Input:
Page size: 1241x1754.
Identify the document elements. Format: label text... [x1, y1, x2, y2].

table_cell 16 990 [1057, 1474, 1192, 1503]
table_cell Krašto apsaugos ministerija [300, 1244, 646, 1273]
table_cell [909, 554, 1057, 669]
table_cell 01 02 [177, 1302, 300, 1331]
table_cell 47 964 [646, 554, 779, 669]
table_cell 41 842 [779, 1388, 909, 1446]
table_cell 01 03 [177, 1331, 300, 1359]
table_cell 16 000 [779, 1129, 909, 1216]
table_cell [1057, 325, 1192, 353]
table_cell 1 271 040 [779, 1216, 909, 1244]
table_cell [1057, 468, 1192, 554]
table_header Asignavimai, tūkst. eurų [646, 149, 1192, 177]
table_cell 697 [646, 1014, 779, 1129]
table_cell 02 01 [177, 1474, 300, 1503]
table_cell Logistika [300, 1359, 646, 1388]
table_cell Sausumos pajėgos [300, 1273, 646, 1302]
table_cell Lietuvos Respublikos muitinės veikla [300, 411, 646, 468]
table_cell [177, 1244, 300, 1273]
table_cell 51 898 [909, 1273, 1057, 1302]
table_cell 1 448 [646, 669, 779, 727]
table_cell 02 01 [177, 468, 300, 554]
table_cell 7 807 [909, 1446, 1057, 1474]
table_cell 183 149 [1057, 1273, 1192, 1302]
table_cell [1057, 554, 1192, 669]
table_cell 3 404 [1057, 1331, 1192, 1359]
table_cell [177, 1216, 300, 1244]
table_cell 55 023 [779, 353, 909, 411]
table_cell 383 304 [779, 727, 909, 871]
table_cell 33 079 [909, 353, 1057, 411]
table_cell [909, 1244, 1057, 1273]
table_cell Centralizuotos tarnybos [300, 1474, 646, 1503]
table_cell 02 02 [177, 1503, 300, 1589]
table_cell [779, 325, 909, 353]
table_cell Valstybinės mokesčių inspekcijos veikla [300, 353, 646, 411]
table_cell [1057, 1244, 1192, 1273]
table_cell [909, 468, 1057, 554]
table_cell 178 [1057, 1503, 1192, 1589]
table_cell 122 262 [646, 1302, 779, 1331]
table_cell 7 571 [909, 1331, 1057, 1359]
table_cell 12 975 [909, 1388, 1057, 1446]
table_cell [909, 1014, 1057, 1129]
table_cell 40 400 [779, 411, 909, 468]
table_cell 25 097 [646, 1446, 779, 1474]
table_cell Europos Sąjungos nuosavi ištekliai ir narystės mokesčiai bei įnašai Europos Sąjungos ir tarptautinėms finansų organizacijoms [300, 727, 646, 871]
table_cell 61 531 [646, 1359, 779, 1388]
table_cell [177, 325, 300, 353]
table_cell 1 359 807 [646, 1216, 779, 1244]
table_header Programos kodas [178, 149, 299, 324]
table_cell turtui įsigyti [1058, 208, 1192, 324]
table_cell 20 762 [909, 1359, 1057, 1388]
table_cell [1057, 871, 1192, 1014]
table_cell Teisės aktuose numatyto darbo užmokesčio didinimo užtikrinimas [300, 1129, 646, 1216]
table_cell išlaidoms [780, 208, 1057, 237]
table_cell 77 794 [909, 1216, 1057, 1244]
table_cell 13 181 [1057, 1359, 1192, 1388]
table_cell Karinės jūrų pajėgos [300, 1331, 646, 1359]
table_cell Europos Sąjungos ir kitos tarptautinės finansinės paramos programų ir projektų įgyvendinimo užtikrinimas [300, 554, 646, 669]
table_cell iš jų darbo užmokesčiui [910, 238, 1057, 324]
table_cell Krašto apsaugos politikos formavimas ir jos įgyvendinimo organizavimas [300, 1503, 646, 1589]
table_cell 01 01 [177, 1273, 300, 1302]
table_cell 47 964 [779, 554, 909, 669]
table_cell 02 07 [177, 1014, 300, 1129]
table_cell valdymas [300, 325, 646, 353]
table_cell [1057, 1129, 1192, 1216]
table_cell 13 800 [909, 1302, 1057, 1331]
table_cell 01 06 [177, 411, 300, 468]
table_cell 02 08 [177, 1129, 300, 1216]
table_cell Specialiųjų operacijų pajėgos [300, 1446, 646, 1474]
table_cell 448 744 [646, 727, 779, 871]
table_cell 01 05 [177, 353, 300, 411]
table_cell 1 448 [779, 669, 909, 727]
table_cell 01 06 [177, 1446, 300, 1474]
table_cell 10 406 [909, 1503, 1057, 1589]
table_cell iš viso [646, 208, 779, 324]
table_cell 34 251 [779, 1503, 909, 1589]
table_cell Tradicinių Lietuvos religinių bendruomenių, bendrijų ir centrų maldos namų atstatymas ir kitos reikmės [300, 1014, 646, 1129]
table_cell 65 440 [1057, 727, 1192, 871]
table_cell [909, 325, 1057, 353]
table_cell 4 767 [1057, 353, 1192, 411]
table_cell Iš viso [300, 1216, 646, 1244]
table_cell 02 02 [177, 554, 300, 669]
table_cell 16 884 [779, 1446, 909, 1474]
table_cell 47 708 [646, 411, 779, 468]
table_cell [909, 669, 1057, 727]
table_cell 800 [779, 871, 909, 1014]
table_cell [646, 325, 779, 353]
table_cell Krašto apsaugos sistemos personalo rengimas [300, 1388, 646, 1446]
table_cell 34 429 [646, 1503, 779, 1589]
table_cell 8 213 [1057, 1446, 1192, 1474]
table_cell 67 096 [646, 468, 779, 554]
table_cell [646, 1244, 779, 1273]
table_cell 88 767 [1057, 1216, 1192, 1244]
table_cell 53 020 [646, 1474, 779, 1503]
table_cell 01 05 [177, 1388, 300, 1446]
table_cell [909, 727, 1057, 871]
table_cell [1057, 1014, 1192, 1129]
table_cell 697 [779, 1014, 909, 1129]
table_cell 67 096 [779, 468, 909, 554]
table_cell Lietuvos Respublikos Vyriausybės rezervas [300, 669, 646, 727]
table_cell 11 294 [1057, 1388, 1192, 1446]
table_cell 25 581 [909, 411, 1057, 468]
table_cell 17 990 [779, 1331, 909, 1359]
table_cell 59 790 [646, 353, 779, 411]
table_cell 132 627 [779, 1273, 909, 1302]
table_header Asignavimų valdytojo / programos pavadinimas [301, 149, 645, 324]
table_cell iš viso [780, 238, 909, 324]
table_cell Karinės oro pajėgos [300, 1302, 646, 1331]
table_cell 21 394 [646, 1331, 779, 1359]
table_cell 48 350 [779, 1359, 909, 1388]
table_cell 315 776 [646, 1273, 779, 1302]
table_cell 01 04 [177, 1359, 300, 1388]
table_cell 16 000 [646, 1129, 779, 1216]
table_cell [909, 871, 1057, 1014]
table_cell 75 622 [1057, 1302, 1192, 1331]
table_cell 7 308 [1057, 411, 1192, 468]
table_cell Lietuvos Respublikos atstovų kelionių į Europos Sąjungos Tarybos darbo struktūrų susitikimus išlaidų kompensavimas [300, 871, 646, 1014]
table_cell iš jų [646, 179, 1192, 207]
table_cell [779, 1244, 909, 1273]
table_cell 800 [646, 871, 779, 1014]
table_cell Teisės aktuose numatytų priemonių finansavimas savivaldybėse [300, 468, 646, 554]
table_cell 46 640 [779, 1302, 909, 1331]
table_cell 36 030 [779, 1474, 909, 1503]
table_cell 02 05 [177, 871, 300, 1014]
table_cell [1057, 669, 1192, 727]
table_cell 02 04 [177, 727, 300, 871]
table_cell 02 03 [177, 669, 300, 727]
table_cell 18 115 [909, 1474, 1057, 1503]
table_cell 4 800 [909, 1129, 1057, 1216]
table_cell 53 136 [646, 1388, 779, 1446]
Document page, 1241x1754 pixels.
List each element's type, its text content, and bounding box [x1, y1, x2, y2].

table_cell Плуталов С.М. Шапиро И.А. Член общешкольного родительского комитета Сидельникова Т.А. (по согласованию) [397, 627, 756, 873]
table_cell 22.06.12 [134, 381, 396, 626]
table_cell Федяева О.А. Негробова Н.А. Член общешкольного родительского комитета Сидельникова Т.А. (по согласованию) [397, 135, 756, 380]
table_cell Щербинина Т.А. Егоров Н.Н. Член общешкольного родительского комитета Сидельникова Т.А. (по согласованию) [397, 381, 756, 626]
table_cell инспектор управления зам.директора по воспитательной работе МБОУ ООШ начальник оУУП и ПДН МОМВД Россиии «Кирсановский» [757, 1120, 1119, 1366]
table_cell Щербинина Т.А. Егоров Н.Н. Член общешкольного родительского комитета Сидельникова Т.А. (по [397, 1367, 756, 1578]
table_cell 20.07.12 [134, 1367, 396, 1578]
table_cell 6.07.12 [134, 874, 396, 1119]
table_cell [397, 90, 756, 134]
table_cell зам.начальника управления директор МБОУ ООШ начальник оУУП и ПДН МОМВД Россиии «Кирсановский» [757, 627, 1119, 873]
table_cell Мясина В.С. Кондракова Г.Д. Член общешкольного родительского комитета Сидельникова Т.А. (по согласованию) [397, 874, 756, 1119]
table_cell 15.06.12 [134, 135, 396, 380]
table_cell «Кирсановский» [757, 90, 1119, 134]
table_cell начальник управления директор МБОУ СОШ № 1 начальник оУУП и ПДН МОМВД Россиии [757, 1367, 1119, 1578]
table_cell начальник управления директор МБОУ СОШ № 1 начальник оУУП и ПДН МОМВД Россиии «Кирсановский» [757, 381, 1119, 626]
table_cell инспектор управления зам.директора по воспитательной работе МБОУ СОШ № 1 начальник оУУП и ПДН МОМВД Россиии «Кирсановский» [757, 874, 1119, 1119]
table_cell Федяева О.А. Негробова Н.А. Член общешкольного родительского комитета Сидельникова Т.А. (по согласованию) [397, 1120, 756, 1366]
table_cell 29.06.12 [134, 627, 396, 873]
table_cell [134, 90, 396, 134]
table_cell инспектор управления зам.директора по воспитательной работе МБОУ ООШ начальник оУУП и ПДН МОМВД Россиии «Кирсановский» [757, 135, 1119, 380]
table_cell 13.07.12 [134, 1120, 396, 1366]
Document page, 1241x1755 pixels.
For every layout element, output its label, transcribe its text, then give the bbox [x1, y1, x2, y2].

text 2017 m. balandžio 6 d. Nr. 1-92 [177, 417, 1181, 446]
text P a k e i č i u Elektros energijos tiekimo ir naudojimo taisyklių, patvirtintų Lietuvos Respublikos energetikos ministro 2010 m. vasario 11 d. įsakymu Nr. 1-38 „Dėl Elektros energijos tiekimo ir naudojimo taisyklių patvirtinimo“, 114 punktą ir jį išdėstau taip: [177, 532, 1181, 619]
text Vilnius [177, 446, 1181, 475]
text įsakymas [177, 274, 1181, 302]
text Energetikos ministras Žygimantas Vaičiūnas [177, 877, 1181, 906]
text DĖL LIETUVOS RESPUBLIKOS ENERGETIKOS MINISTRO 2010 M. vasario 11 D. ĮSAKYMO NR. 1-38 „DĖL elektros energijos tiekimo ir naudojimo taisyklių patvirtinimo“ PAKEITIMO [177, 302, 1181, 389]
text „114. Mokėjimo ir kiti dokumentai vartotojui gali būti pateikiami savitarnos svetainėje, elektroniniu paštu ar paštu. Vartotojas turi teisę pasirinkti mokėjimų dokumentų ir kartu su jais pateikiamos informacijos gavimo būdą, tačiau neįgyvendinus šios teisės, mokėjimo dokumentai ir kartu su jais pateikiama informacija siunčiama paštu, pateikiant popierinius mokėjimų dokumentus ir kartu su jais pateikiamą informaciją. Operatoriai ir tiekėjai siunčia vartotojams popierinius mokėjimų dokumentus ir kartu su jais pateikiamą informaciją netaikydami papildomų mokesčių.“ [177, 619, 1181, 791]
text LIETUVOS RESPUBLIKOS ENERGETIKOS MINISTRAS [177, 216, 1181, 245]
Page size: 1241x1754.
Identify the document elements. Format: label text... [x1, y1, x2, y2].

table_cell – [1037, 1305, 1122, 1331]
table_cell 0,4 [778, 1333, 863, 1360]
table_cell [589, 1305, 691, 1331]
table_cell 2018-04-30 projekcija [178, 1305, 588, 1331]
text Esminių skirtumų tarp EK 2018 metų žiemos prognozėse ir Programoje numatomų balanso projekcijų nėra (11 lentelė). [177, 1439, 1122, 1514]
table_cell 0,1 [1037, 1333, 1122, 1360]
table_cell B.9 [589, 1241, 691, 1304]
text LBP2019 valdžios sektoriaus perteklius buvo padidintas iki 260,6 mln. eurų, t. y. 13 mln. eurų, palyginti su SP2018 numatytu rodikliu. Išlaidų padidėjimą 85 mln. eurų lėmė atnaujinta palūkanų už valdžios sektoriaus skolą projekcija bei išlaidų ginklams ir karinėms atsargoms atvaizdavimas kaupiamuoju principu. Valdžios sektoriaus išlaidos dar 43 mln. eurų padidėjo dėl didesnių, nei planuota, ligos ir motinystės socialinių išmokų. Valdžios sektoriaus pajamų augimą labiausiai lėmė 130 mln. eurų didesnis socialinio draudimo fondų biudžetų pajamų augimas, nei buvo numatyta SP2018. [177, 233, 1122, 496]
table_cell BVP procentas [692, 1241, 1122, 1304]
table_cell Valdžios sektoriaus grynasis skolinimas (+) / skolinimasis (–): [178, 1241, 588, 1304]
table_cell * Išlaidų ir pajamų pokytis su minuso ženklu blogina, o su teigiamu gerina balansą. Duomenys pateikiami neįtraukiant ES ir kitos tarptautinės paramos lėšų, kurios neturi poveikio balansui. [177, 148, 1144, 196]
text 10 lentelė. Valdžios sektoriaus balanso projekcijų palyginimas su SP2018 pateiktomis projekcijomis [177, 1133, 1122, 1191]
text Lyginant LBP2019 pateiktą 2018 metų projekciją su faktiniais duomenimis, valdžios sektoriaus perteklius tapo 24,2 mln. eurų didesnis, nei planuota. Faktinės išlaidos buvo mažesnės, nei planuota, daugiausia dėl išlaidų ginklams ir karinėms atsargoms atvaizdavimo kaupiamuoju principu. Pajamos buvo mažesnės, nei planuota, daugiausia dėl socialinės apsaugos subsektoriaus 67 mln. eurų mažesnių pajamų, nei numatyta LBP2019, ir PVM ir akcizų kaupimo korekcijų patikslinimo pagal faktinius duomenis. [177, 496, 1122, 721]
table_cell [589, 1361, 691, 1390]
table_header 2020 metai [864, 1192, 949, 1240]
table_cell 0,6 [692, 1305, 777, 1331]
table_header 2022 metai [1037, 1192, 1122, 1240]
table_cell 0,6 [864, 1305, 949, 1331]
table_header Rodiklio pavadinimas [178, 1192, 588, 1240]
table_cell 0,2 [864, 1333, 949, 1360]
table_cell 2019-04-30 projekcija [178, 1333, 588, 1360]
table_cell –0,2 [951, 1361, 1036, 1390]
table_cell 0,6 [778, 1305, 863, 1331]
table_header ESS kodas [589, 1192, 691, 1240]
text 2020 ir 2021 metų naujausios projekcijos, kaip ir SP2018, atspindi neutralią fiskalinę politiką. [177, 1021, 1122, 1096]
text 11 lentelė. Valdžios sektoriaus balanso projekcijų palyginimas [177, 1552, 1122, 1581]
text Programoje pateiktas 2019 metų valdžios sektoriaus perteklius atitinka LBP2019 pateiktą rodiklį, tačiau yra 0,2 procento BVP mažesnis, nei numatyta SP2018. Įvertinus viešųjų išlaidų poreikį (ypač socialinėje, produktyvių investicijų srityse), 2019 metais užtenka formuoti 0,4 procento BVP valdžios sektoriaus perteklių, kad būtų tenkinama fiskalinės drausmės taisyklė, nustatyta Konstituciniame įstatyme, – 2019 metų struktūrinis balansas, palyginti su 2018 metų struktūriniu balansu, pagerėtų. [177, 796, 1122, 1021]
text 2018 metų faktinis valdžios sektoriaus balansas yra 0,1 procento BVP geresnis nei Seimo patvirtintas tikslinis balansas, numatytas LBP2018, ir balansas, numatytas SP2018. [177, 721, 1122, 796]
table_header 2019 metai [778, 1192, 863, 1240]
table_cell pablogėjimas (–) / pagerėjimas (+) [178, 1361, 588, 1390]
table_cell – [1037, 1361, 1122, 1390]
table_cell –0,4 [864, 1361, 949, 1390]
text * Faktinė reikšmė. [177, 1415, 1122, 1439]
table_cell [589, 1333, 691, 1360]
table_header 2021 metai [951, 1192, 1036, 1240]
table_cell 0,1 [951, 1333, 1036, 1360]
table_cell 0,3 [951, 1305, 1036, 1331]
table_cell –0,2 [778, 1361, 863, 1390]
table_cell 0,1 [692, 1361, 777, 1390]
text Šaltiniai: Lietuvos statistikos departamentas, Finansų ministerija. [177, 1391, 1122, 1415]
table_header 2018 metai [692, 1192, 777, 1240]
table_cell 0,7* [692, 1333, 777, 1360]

Your objective: Reproduce the stretch from the line that contains "text 2017 m." through the line that contains "text DĖL LIETUVOS", both included, as it appears above.

Exercise result:
text 2017 m. balandžio 6 d. Nr. 1-92 [177, 417, 1181, 446]
text P a k e i č i u Elektros energijos tiekimo ir naudojimo taisyklių, patvirtintų Lietuvos Respublikos energetikos ministro 2010 m. vasario 11 d. įsakymu Nr. 1-38 „Dėl Elektros energijos tiekimo ir naudojimo taisyklių patvirtinimo“, 114 punktą ir jį išdėstau taip: [177, 532, 1181, 619]
text Vilnius [177, 446, 1181, 475]
text įsakymas [177, 274, 1181, 302]
text Energetikos ministras Žygimantas Vaičiūnas [177, 877, 1181, 906]
text DĖL LIETUVOS RESPUBLIKOS ENERGETIKOS MINISTRO 2010 M. vasario 11 D. ĮSAKYMO NR. 1-38 „DĖL elektros energijos tiekimo ir naudojimo taisyklių patvirtinimo“ PAKEITIMO [177, 302, 1181, 389]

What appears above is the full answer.